What is required: Reproduce the lines below, beginning with the line that contains "country: ES" and ending after the line that contains "longitude: 2.0117".

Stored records
start
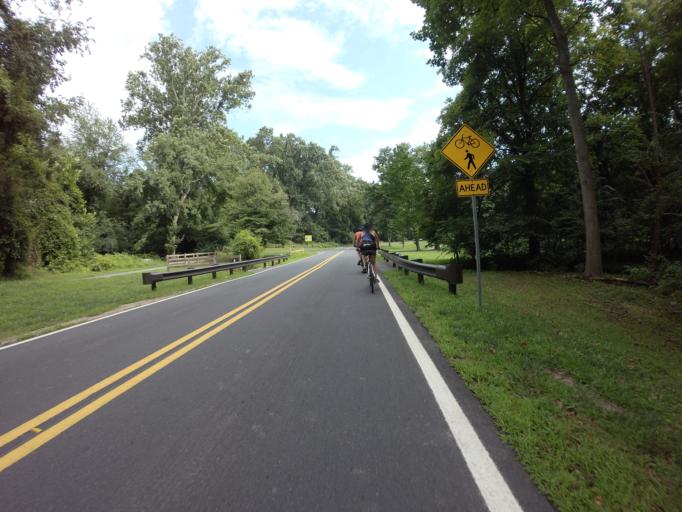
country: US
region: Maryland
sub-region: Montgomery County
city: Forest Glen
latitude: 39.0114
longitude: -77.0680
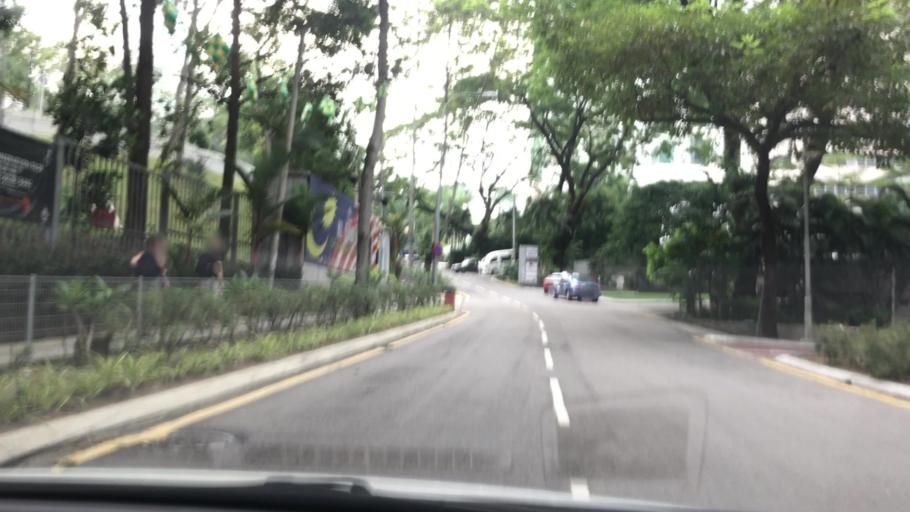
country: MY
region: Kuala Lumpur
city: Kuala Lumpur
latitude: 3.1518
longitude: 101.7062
end
start
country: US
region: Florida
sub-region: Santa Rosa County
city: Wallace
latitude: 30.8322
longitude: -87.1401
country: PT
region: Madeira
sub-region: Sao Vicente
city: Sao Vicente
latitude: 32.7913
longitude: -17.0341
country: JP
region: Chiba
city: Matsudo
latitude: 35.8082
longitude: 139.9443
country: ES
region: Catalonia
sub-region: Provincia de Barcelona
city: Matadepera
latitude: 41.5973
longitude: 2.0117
end
Exercise solution:
country: ES
region: Catalonia
sub-region: Provincia de Barcelona
city: Matadepera
latitude: 41.5973
longitude: 2.0117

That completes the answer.